İç savaşın başlamasından kısa süre sonra Türkiye’ye ilk göç dalgası geldiğinde Suriye’ye girerek sınırımızın biraz ötesinde göç edenleri karşılamış olsak ve orada bir tampon bölge kurmuş olsaydık dünyada hiçbir devlet olumsuz tepki gösteremezdi. Henüz İşid gibi terör örgütleri sınırımıza kadar gelmiş olmadıkları hatta isimleri bile bilinmediği için kendi sınırımızın hemen ilerisinde güvenliği çok rahat sağlayabilirdik. Bunu yapmamış olmamızın tek sebebi korkunun getirdiği basiretsizliktir.
Bir iç savaştan ve katliamdan kaçan yüz binlerce insana sırtımızı dönmemiz ve onları kaderleri olan ölüme terk etmemiz beklenemez ancak kendi ülkemizin iç güvenliğini tehdit edebilecek bir yabancı göç dalgasını kendi sınırlarımız içinde kabul etmemiz de beklenmemeliydi.
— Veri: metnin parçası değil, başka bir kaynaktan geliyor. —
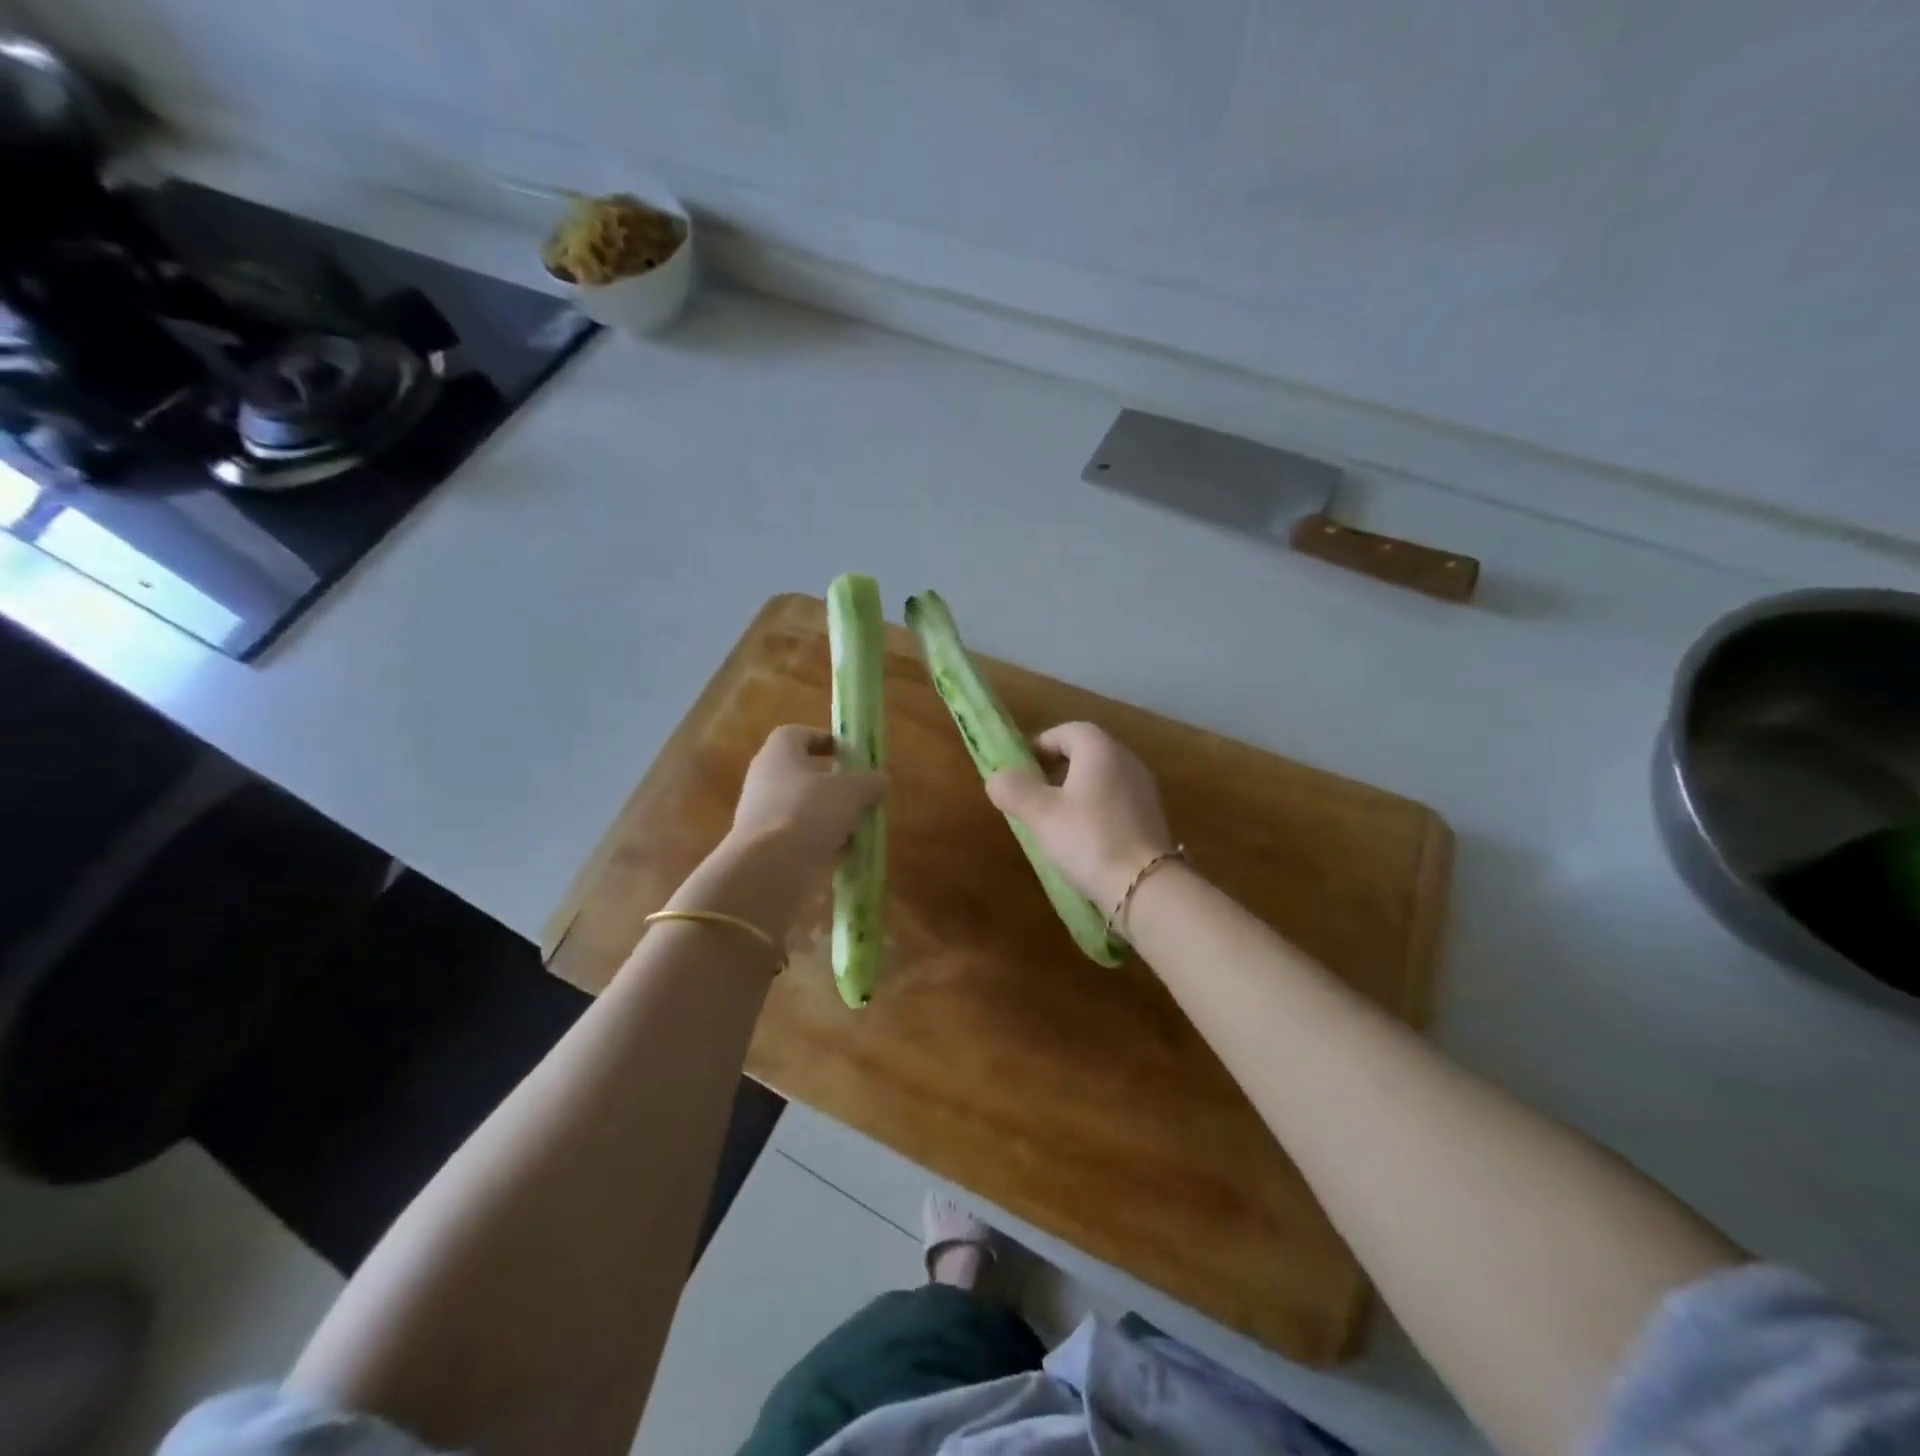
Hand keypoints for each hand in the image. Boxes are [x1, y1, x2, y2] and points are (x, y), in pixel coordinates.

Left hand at [730, 725, 886, 865]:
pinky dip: (819, 841)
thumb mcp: (853, 791)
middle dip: (832, 783)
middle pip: (801, 773)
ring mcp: (761, 814)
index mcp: (778, 753)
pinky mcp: (763, 846)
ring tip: (858, 826)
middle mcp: (764, 779)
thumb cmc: (810, 812)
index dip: (823, 739)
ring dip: (829, 815)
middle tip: (859, 793)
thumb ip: (870, 781)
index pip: (797, 734)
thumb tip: (881, 779)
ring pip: (801, 807)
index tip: (848, 753)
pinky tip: (843, 853)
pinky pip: (797, 836)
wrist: (770, 868)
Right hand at [986, 722, 1174, 913]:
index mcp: (1100, 749)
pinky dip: (1096, 809)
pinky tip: (1084, 838)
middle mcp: (1126, 759)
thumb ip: (1014, 789)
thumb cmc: (1089, 839)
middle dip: (1057, 768)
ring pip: (1102, 777)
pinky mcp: (1151, 816)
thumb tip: (998, 776)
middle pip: (1086, 752)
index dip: (1041, 745)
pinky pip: (1116, 800)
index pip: (1067, 731)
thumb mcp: (1040, 814)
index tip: (1021, 770)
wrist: (1146, 886)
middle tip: (1034, 794)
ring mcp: (1143, 788)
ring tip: (1055, 819)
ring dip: (1077, 790)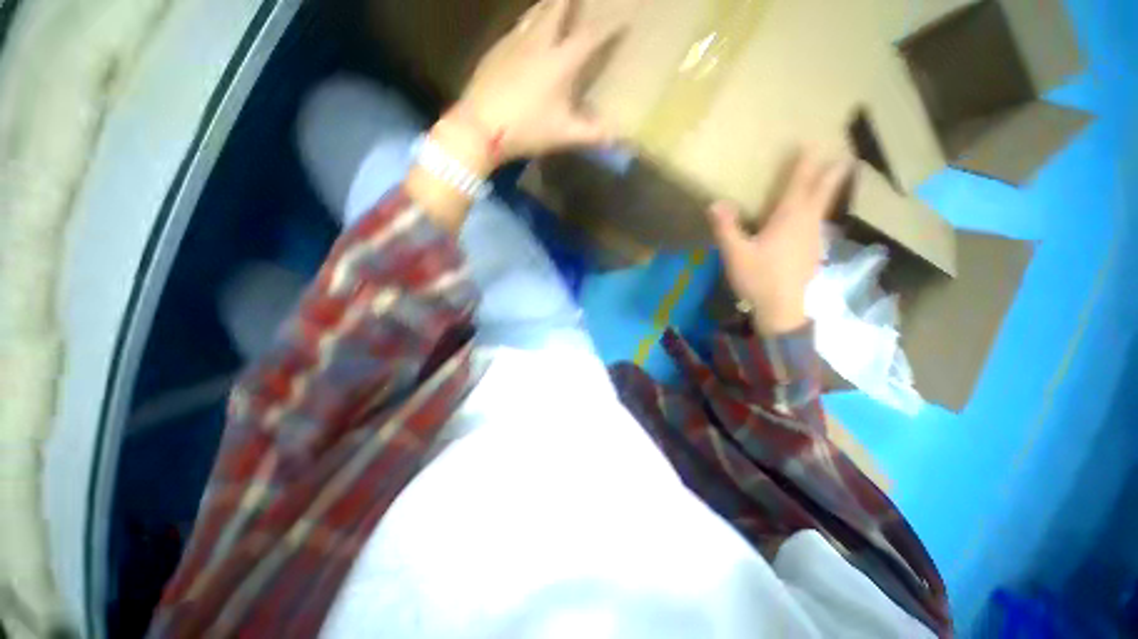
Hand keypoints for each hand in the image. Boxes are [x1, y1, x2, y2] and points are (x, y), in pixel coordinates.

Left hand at [446, 0, 622, 166]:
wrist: (480, 127)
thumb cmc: (526, 129)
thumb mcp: (563, 135)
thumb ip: (592, 134)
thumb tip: (617, 137)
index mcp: (560, 61)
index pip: (590, 36)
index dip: (610, 26)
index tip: (624, 17)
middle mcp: (538, 41)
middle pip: (558, 7)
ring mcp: (514, 42)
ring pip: (535, 12)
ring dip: (550, 5)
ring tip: (557, 4)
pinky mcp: (496, 50)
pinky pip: (518, 27)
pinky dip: (529, 22)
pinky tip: (528, 31)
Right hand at [707, 151, 853, 334]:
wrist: (782, 308)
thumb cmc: (759, 278)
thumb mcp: (735, 254)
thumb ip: (726, 228)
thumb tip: (715, 203)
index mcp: (789, 219)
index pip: (800, 184)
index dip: (805, 163)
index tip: (812, 142)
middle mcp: (807, 223)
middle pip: (823, 192)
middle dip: (833, 173)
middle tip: (845, 156)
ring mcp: (814, 239)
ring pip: (824, 208)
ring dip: (829, 191)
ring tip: (833, 180)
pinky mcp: (813, 253)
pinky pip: (819, 224)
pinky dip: (820, 212)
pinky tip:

Bu durum insani yardım kavramı ile çok iyi anlatılabilir ve mecburen sınır ötemize geçerek bir tampon bölge oluşturmamızı meşru kılabilirdi.
Bugün geldiğimiz noktada küçük bir bölümü hariç neredeyse bütün sınır bölgemiz PKK’nın bir uzantısı olan YPG’nin yani kendi deyimleri ile Irak ve Suriye Kürdistanı’nın eline geçmiştir. Geriye kalan küçük kısımda ise İşid terör örgütü yaymış olduğu tüm vahşeti ile durmaktadır. Suriye’nin birçok bölgesine hızlı bir şekilde yayılan, Türkiye’nin bütün sınır bölgesini ele geçiren ve sonra kolayca YPG’ye bırakan İşid’e ABD’nin özel ordusu diyenler yanılıyor olabilir mi? ABD’nin bu bölgede bir Kürdistan Devleti kurmak istediğini artık hemen herkes biliyor. İşid’in Musul Büyükelçimizi ve diplomatlarımızı kaçırmasının ikinci bir çuval geçirme hadisesi olmadığını kim söyleyebilir? Sınırımızdan elli veya seksen kilometre uzakta olan Süleyman Şah türbesini bu kadar kısa mesafede bile koruyamadığımız için bir gece yarısı operasyonu ile sınırımızın hemen yanına taşımamızı nasıl açıklayabiliriz? Bu olayların hepsi Türkiye’nin askeri gücünün veya bu gücün kullanılabileceğinin küçümsenmesi değil midir? Eğer Türkiye’nin askeri gücünden çekiniyor olsalardı kim nasıl cüret edebilirdi bunları yapmaya? Bu arada askeri kapasite ve yetenek olarak güçlü olmamızdan bahsetmiyorum, bu gücü ve yeteneği doğru yönlendirebilecek siyasi iradeden bahsediyorum.
Irak’ın kuzeyinde bir Kürt Devleti oluşumu artık tamamlanmıştır, Suriye’nin kuzeyinde bir oluşum ise artık belirmeye başlamıştır. Bunun ardından Türkiye’de Kürt vatandaşların biz de istiyoruz demeyeceklerini varsaymak en hafif tabirle saflık olacaktır. Bugün geldiğimiz noktada hızla bir bölünmeye doğru ilerliyoruz ve bu durumun sebebi maalesef önceden önlem almakta bilerek veya bilmeyerek geciken basiretsiz siyasetçilerdir.
Suriye Kürdistanı’nın tamamlanmasından sonra HDP’nin görevi Türkiye Kürdistanı’nın oluşumunu siyasi yollarla hazırlamak olabilir. Bu durumu tarafımıza silahlı bir saldırı olmadığı sürece askeri müdahale ile engelleyemeyiz artık. Askeri bir müdahalenin bu aşamada tarafımıza zarar vermekten başka bir etkisi olmayacaktır. Meclise girmiş HDP’yi çok iyi değerlendirerek her iki taraf içinde en faydalı ortak müştereklerde buluşarak Türkiye içerisinden gelebilecek Kürdistan talepleri dizginlenebilir. ABD’nin onayı ile Esad ve İsrail ile bir takım görüşmeler yapılarak sınır bölgemizin güvenliği ortak operasyonlar ile sağlanabilir.
Şark kurnazlığı ve entrika konusunda değil gerçek diploması konusunda uzman kişiler gereklidir.